Goals and Objectives:

The University of Rochester LEND (UR LEND) program, in collaboration with colleges and university partners in 14 disciplines, trains health professionals and advocates to provide professional and community education, deliver state-of-the-art service, and engage in research and advocacy, and policy opportunities using a person-centered, interdisciplinary approach to improve the health of children and adults with, or at risk for, ASD/DD and to support their families along the life course. UR LEND funding cycle priorities include disability advocacy, person- and family-centered care, and equitable community-partnered health.
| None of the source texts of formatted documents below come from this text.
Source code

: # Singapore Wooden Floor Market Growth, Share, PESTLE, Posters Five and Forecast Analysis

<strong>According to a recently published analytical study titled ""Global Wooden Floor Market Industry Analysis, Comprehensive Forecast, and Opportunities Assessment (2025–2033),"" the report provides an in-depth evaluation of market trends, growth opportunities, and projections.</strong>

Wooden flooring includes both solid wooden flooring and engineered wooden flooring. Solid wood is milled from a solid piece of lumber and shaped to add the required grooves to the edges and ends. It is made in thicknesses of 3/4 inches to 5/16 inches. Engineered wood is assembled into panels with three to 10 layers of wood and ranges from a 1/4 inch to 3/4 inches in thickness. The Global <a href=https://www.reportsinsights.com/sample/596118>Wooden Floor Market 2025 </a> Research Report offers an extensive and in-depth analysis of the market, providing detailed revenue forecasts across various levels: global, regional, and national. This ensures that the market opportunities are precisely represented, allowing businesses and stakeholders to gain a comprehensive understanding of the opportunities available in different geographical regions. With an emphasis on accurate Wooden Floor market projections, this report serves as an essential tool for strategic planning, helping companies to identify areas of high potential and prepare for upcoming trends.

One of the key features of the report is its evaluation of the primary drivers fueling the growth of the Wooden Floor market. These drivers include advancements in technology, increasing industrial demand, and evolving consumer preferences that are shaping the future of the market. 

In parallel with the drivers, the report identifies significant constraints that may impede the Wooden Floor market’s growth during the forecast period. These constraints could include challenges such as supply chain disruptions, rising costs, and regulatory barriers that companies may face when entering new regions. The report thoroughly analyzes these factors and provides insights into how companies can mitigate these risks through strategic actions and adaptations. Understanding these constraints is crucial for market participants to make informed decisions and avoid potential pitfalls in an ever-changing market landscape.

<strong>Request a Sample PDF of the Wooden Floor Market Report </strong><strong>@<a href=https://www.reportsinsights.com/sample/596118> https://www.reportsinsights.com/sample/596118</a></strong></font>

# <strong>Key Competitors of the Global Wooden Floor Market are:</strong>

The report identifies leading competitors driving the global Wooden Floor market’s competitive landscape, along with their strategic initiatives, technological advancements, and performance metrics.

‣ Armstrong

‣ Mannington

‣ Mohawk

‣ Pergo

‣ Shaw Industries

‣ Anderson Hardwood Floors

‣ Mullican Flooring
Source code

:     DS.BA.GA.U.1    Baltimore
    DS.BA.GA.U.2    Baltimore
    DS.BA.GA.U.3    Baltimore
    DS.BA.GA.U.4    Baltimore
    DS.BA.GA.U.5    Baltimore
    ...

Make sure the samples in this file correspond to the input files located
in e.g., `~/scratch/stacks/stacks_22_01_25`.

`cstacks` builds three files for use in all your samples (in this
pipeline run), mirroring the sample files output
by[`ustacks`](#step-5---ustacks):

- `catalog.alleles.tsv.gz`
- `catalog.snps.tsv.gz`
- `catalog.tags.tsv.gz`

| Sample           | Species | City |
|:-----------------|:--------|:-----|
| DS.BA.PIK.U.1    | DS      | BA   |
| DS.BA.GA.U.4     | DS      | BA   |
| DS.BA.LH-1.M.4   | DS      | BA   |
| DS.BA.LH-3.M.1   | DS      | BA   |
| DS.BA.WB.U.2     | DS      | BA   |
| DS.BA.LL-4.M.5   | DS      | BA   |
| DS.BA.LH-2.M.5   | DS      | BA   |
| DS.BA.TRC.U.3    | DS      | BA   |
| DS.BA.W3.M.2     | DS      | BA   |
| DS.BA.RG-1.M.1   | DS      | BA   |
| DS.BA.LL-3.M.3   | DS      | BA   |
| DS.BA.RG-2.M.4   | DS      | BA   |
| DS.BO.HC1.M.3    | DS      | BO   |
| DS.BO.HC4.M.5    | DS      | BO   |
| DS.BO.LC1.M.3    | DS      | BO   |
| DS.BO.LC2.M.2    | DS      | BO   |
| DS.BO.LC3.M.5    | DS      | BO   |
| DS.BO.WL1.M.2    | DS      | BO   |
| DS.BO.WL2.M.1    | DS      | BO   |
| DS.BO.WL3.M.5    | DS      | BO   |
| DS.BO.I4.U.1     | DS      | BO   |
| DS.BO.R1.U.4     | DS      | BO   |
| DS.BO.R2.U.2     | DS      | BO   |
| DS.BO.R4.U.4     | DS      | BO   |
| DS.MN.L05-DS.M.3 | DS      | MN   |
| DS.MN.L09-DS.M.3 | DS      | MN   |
UR LEND is committed to community integration, addressing health inequities, expanding the diversity of self-advocate trainees to include those with ASD and/or intellectual disability, and ensuring that the voices and experiences of individuals with ASD/DD and their families inform and guide teaching and learning content. These priorities will also enhance clinical, leadership, policy, and research training. UR LEND's flexible core curriculum accommodates the differing needs of advocate trainees and trainees in degree-seeking programs through both didactic and experiential methodologies, encompassing MCH Leadership Competencies.


Program data are collected continuously over the year and are submitted annually to MCHB via the AUCD NIRS system and LPQI Network. Close monitoring permits regular integration of feedback for ongoing faculty professional development, trainee supervision, and programmatic improvement. The UR LEND program has a history of success, with 109 long-term trainees and 379 medium-term trainees mastering MCH Leadership Competencies in the past five years, and 317 individual long term leadership trainees since its inception in 1994.